■ Information given ■

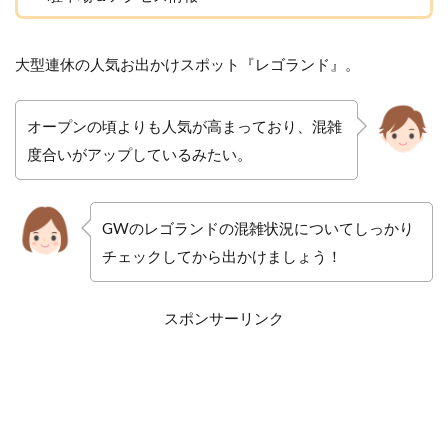
大型連休の人気お出かけスポット『レゴランド』。
オープンの頃よりも人気が高まっており、混雑
度合いがアップしているみたい。
GWのレゴランドの混雑状況についてしっかり
チェックしてから出かけましょう！
スポンサーリンク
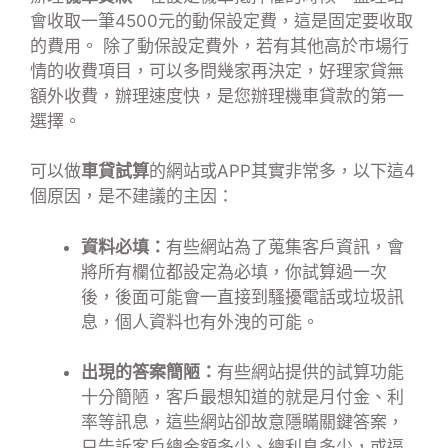
會收取一筆4500元的動保設定費，這是固定要收取
的費用。 除了動保設定費外，若有其他高於市場行
情的收費項目，可以多問幾家再決定，好理家貸無
額外收費，辦理速度快，是您辦理機車貸款的第一
選擇。
可以做
車貸試算
的網站或APP其實非常多，以下這4
個原因，是不建議的主因：
資料必填：
有些網站為了蒐集客戶資訊，會
將所有欄位都設定為必填，你試算過一次
後，後面可能會一直接到騷擾電話或垃圾訊
息，個人資料也有外洩的可能。
出現的答案簡陋：
有些網站提供的試算功能
十分簡陋，客戶最想知道的就是月付金、利
率等訊息，這些網站卻故意隱瞞關鍵答案，
只告訴客戶總金額多少、總利息多少，或逼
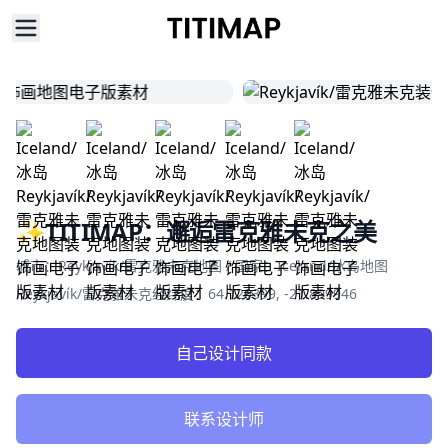
✨TITIMAP：邂逅雷克雅未克之美
Product information
城市：Reykjavík/雷克雅未克地图 / 国家：Iceland/冰岛地图
Reykjavík/雷克雅未克经纬度：64.120399, -21.899946
自己设计同款
联系设计师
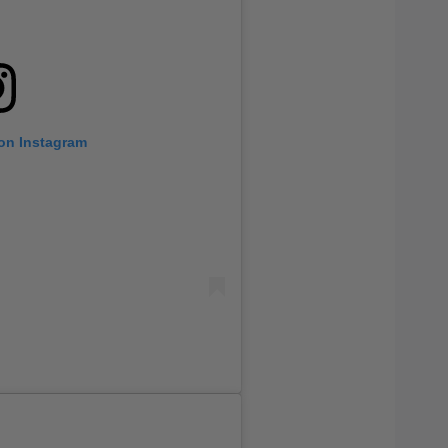
 on Instagram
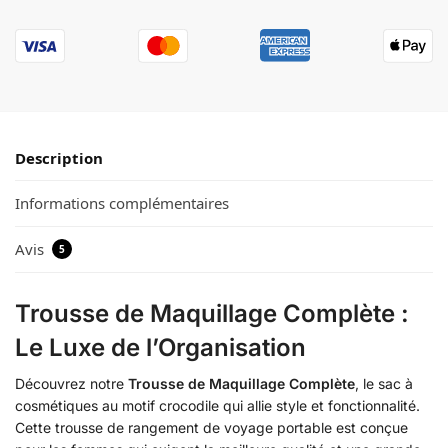
Description
Informations complémentaires
Avis
5
Trousse de Maquillage Complète :
Le Luxe de l’Organisation
Découvrez notre
Trousse de Maquillage Complète
, le sac à
cosmétiques au motif crocodile qui allie style et fonctionnalité.
Cette trousse de rangement de voyage portable est conçue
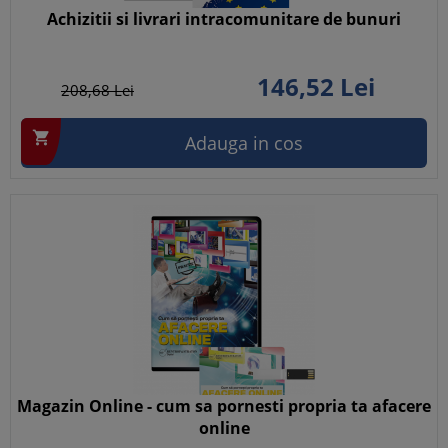
Achizitii si livrari intracomunitare de bunuri
146,
52
Lei
208,
68
Lei

Adauga in cos
Magazin Online - cum sa pornesti propria ta afacere
online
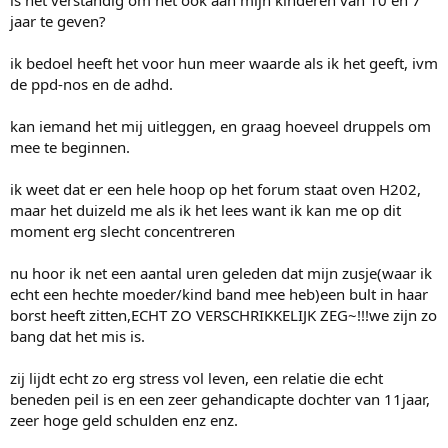
is het verstandig om het ook aan mijn kinderen van 10 en 7
jaar te geven?
ik bedoel heeft het voor hun meer waarde als ik het geeft, ivm
de ppd-nos en de adhd.
kan iemand het mij uitleggen, en graag hoeveel druppels om
mee te beginnen.
ik weet dat er een hele hoop op het forum staat oven H202,
maar het duizeld me als ik het lees want ik kan me op dit
moment erg slecht concentreren
nu hoor ik net een aantal uren geleden dat mijn zusje(waar ik
echt een hechte moeder/kind band mee heb)een bult in haar
borst heeft zitten,ECHT ZO VERSCHRIKKELIJK ZEG~!!!we zijn zo
bang dat het mis is.
zij lijdt echt zo erg stress vol leven, een relatie die echt
beneden peil is en een zeer gehandicapte dochter van 11jaar,
zeer hoge geld schulden enz enz.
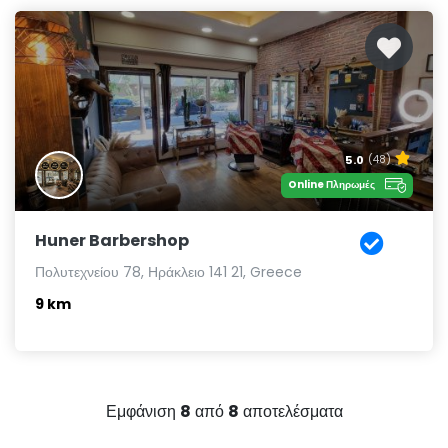
5.0
(48)
Online Πληρωμές
Huner Barbershop
Πολυτεχνείου 78, Ηράκλειο 141 21, Greece
9 km
Εμφάνιση
8
από
8
αποτελέσματα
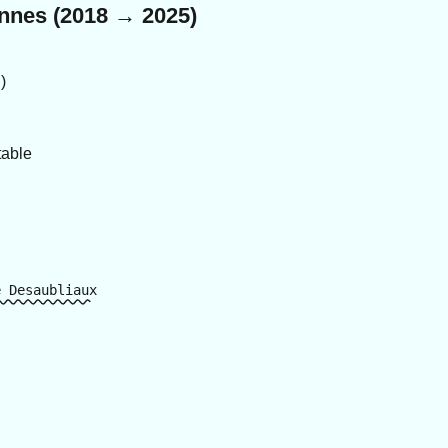
ennes (2018 → 2025)
)
table
e Desaubliaux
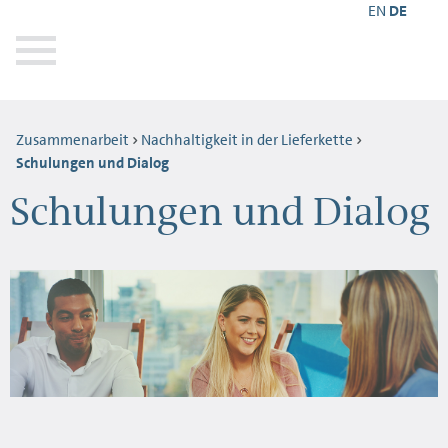
EN
DE
Zusammenarbeit
Nachhaltigkeit in der Lieferkette
Schulungen und Dialog
Schulungen und Dialog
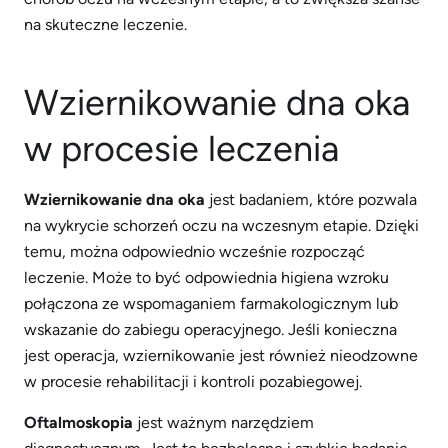
na skuteczne leczenie.
Wziernikowanie dna oka
w procesie leczenia
Wziernikowanie dna oka
jest badaniem, które pozwala
na wykrycie schorzeń oczu na wczesnym etapie. Dzięki
temu, można odpowiednio wcześnie rozpocząć
leczenie. Może to być odpowiednia higiena wzroku
połączona ze wspomaganiem farmakologicznym lub
wskazanie do zabiegu operacyjnego. Jeśli konieczna
jest operacja, wziernikowanie jest również nieodzowne
w procesie rehabilitacji i kontroli pozabiegowej.
Oftalmoskopia
jest ważnym narzędziem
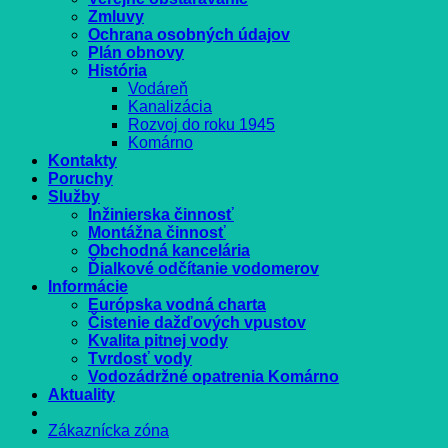
Zmluvy
Ochrana osobných údajov
Plán obnovy
História
Vodáreň
Kanalizácia
Rozvoj do roku 1945
Komárno
Kontakty
Poruchy
Služby
Inžinierska činnosť
Montážna činnosť
Obchodná kancelária
Ďialkové odčítanie vodomerov
Informácie
Európska vodná charta
Čistenie dažďových vpustov
Kvalita pitnej vody
Tvrdosť vody
Vodozádržné opatrenia Komárno
Aktuality
Zákaznícka zóna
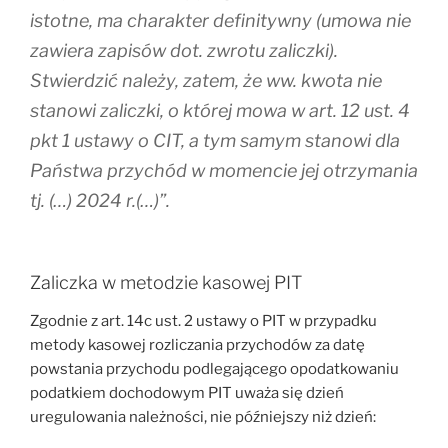
istotne, ma charakter definitywny (umowa nie
zawiera zapisów dot. zwrotu zaliczki).
Stwierdzić należy, zatem, że ww. kwota nie
stanowi zaliczki, o której mowa w art. 12 ust. 4
pkt 1 ustawy o CIT, a tym samym stanowi dla
Państwa przychód w momencie jej otrzymania
tj. (…) 2024 r.(…)”.
Zaliczka w metodzie kasowej PIT
Zgodnie z art. 14c ust. 2 ustawy o PIT w przypadku
metody kasowej rozliczania przychodów za datę
powstania przychodu podlegającego opodatkowaniu
podatkiem dochodowym PIT uważa się dzień
uregulowania należności, nie późniejszy niż dzień:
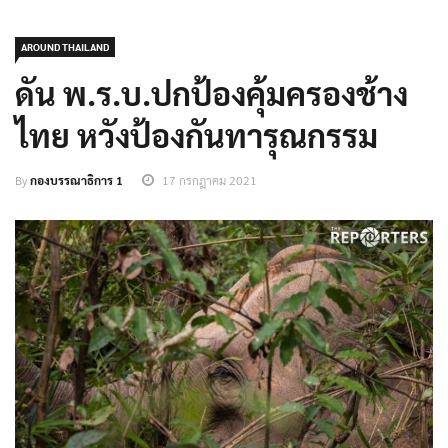
AROUND THAILAND
ดัน พ.ร.บ.ปกป้องคุ้มครองช้าง
ไทย หวังป้องกันทารุณกรรม
By
กองบรรณาธิการ 1
17 กรกฎาคม 2021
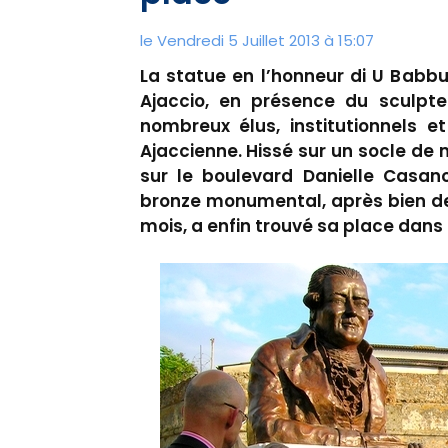
le Vendredi 5 Juillet 2013 à 15:07
La statue en l’honneur di U Babbu 
Ajaccio, en présence du sculpte
nombreux élus, institutionnels e
Ajaccienne. Hissé sur un socle de 
sur le boulevard Danielle Casano
bronze monumental, après bien des
mois, a enfin trouvé sa place dans 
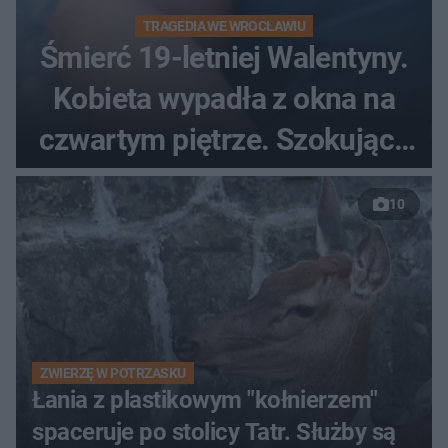
TRAGEDIA WE WROCŁAWIU
Śmierć 19-letniej Walentyny.
Kobieta wypadła z okna na
czwartym piętrze. Szokujące
nagranie trafiło do sieci
10
ZWIERZĘ W POTRZASKU
Łania z plastikowym "kołnierzem"
spaceruje po stolicy Tatr. Służby są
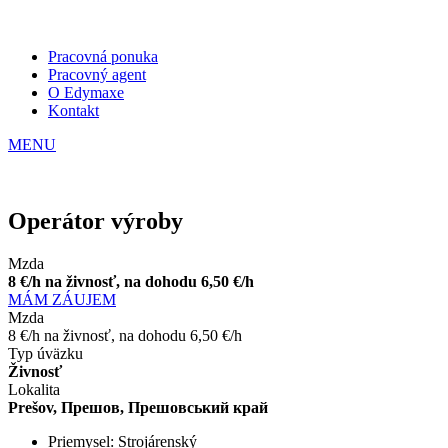
Pracovná ponuka
Pracovný agent
O Edymaxe
Kontakt
MENU
Operátor výroby
Mzda
8 €/h na živnosť, na dohodu 6,50 €/h
MÁM ZÁUJEM
Mzda
8 €/h na živnosť, na dohodu 6,50 €/h
Typ úväzku
Živnosť
Lokalita
Prešov, Прешов, Прешовський край
Priemysel:
Strojárenský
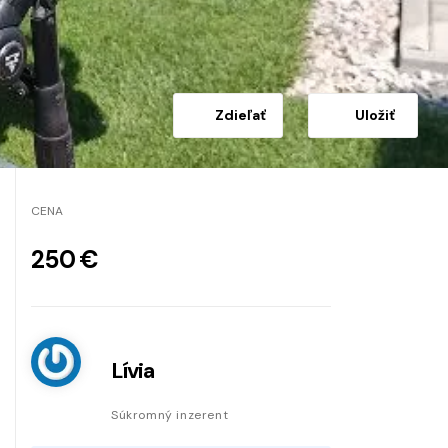
Zdieľať
Uložiť
CENA
250 €
Lívia
Súkromný inzerent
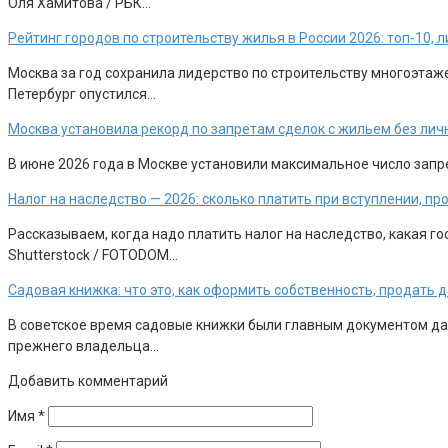
Оля Хамитова / РБК…
Рейтинг городов по строительству жилья в России 2026: топ-10,
Москва за год сохранила лидерство по строительству многоэтажек
Петербург опустился…
Москва установила рекорд по запретам сделок с жильем без лич
В июне 2026 года в Москве установили максимальное число запр
Налог на наследство — 2026: сколько платить при вступлении, п
Рассказываем, когда надо платить налог на наследство, какая 
Shutterstock / FOTODOM…
Садовая книжка: что это, как оформить собственность, продать 
В советское время садовые книжки были главным документом дачн
прежнего владельца…
Добавить комментарий
Имя
*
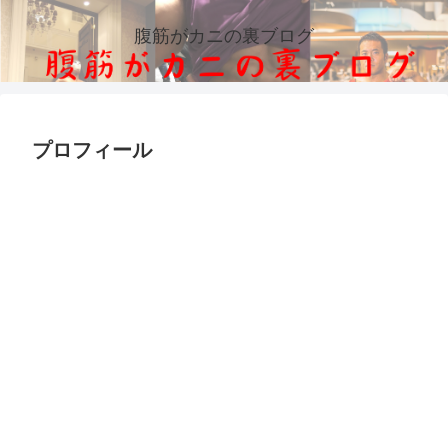
腹筋がカニの裏ブログ
プロフィール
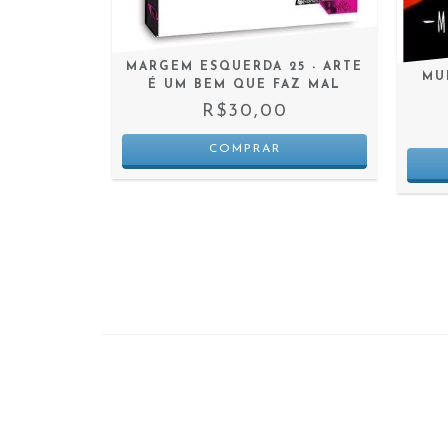
MARGEM ESQUERDA 25 - ARTE
ONÔMICO-
MU
É UM BEM QUE FAZ MAL
OS
R$30,00
0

■ Exercise brief ■
Only the lines between the one with "pkt 1 ustawy o CIT, a tym samym stanowi dla" and the one with "Оля Хамитова / РБК…", those two included, get copied from the material above. Keep it exact and free of pictures.

■ Exercise result ■
pkt 1 ustawy o CIT, a tym samym stanowi dla
Państwa przychód w momencie jej otrzymania
tj. (…) 2024 r.(…)”.
Zaliczka w metodzie kasowej PIT
Zgodnie z art. 14c ust. 2 ustawy o PIT w przypadku
metody kasowej rozliczania przychodów za datę
powstania przychodu podlegającego opodatkowaniu
podatkiem dochodowym PIT uważa się dzień
uregulowania należności, nie późniejszy niż dzień:
AROUND THAILAND
ดัน พ.ร.บ.ปกป้องคุ้มครองช้าง
ไทย หวังป้องกันทารุณกรรม
By
กองบรรณาธิการ 1
17 กรกฎาคม 2021
le Vendredi 5 Juillet 2013 à 15:07
La statue en l’honneur di U Babbu 
Ajaccio, en présence du sculpte
nombreux élus, institutionnels e
Ajaccienne. Hissé sur un socle de 
sur le boulevard Danielle Casano
bronze monumental, après bien des
mois, a enfin trouvé sa place dans 
TRAGEDIA WE WROCŁAWIU
Śmierć 19-letniej Walentyny.
Kobieta wypadła z okna na
czwartym piętrze. Szokujące
nagranie trafiło do sieci
10
ZWIERZĘ W POTRZASKU
Łania z plastikowym "kołnierzem"
spaceruje po stolicy Tatr. Służby są
Pracovná ponuka
Pracovný agent
O Edymaxe
Kontakt
MENU
Operátor výroby
Mzda
8 €/h na živnosť, na dohodu 6,50 €/h
MÁM ZÁUJEM
Mzda
8 €/h na živnosť, na dohodu 6,50 €/h
Typ úväzku
Živnosť
Lokalita
Prešov, Прешов, Прешовський край
Priemysel:
Strojárenský
Zdieľať
Uložiť
CENA
250 €
Lívia
Súkromný inzerent
Оля Хамитова / РБК…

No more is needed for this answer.